▶ **EXERCISE INSTRUCTIONS**:
A: Retype the passage of the Nathalie Manfrino biography from "Nathalie Manfrino (born" up to and including "by Michel Plasson.".
B: Answer these questions using the Nathalie Manfrino biography:
(i) Who conducted the orchestra on the album Méditations?
(ii) In what year did she receive the medal of chevalier of the Ordre des Arts et des Lettres?
(iii) What role did she sing in Alfano's Cyrano de Bergerac?

▶ **DOCUMENT TEXT**:
■ ■ ■

= Nathalie Manfrino =

French soprano

Nathalie Manfrino (born 1977) is a French soprano. For UNIVERSAL- DECCA, she recorded her first disc, "French Heroines" with The Monte-Carlo Philharmonic Orchestra, DECCA label, which received the Golden Orpheus and the "Georg Solti prize". Her second solo recording album, Méditations, is a tribute to Jules Massenet, with the Monte-Carlo philharmonic orchestra conducted by Michel Plasson.

She was given the medal of chevalier of the Ordre des Arts et des Lettres by the minister of culture in 2011.

In November 2001, Nathalie Manfrino makes her debut on stage as Mélisande in Debussy’s "PELLEAS et MELISANDE" at the Marseille Opera House, and in Toulouse's Theatre du Capitole. July 2003 sees Nathalie as Roxane in Alfano’s Cyrano de Bergerac in Montpellier's Opera-Comédie and for the Radio-France Festival (DVD-Deutsche Grammophon).

■ ■ ■

(Dataset entries)

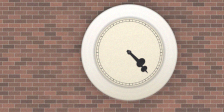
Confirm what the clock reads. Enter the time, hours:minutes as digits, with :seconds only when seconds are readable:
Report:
4:23
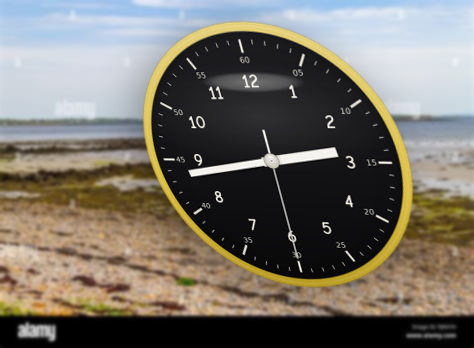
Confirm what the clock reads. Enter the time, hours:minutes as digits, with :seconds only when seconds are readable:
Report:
2:43:30
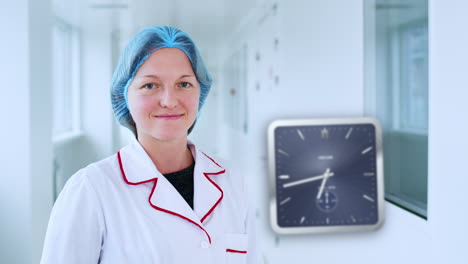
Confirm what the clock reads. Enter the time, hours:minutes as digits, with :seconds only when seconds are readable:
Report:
6:43
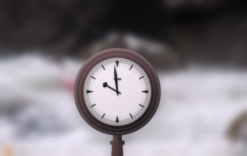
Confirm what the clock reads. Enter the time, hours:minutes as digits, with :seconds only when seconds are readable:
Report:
9:59
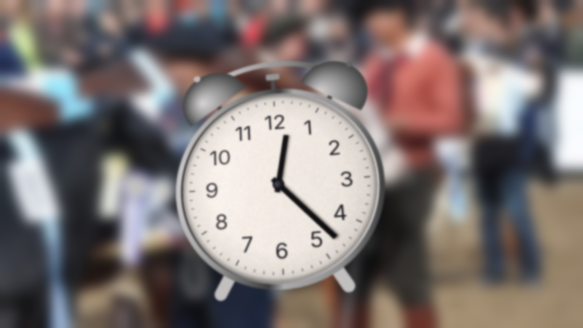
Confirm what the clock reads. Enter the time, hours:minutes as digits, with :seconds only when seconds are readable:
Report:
12:23
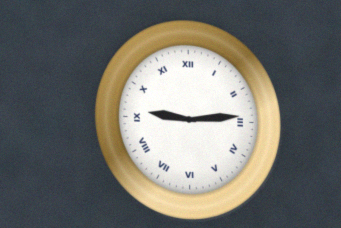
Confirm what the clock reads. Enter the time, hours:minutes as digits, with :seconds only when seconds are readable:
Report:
9:14
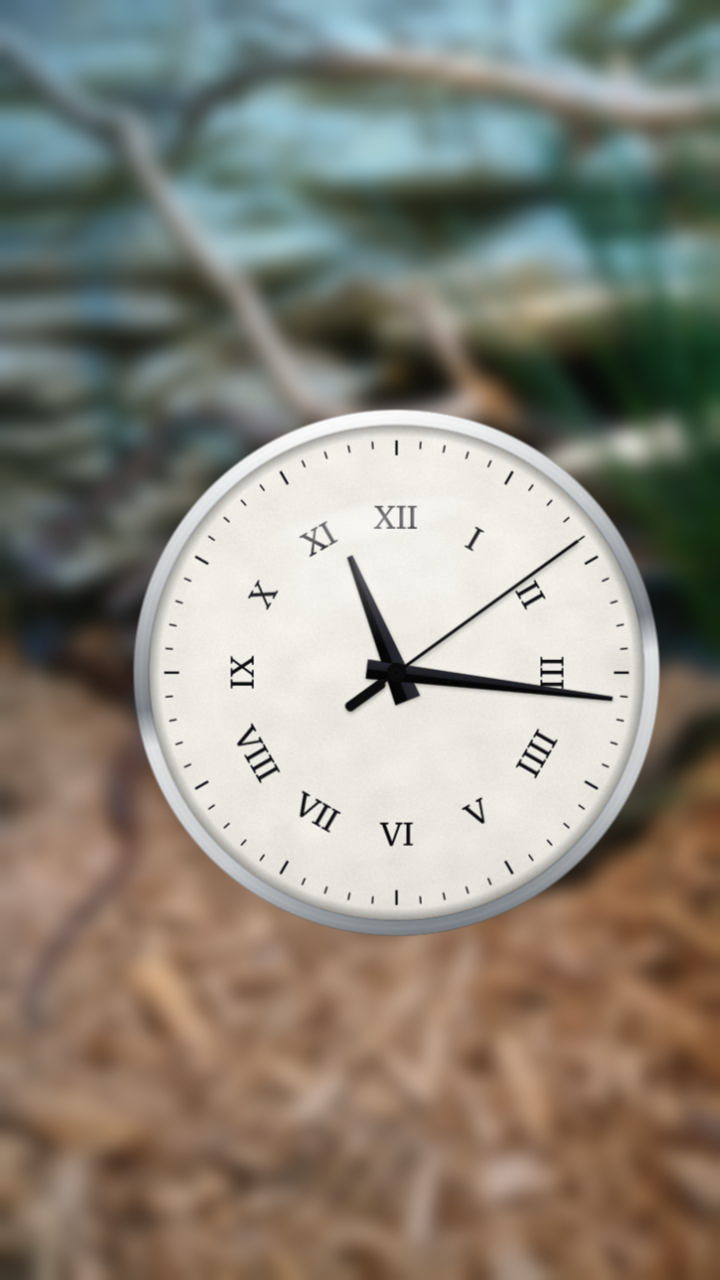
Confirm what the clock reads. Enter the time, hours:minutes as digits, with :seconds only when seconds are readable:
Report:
11:16:09
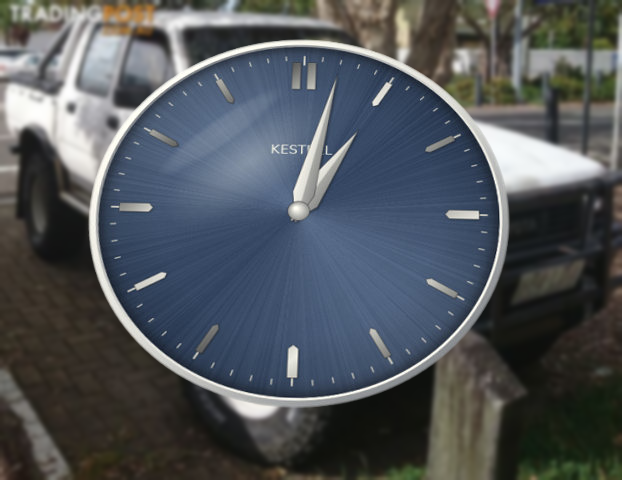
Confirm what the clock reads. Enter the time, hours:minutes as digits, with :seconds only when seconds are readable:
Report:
1:02
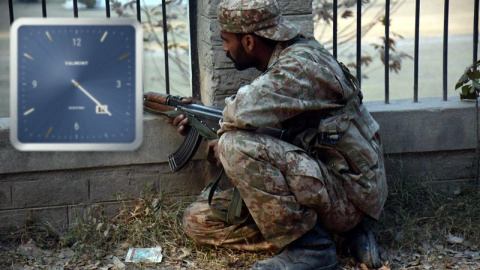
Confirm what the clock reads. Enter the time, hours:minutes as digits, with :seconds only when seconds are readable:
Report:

■ ■ ■

▶ **ANSWERS BY TASK**:
A:
Nathalie Manfrino (born 1977) is a French soprano. For UNIVERSAL- DECCA, she recorded her first disc, "French Heroines" with The Monte-Carlo Philharmonic Orchestra, DECCA label, which received the Golden Orpheus and the "Georg Solti prize". Her second solo recording album, Méditations, is a tribute to Jules Massenet, with the Monte-Carlo philharmonic orchestra conducted by Michel Plasson.

B:
(i) Michel Plasson
(ii) 2011
(iii) Roxane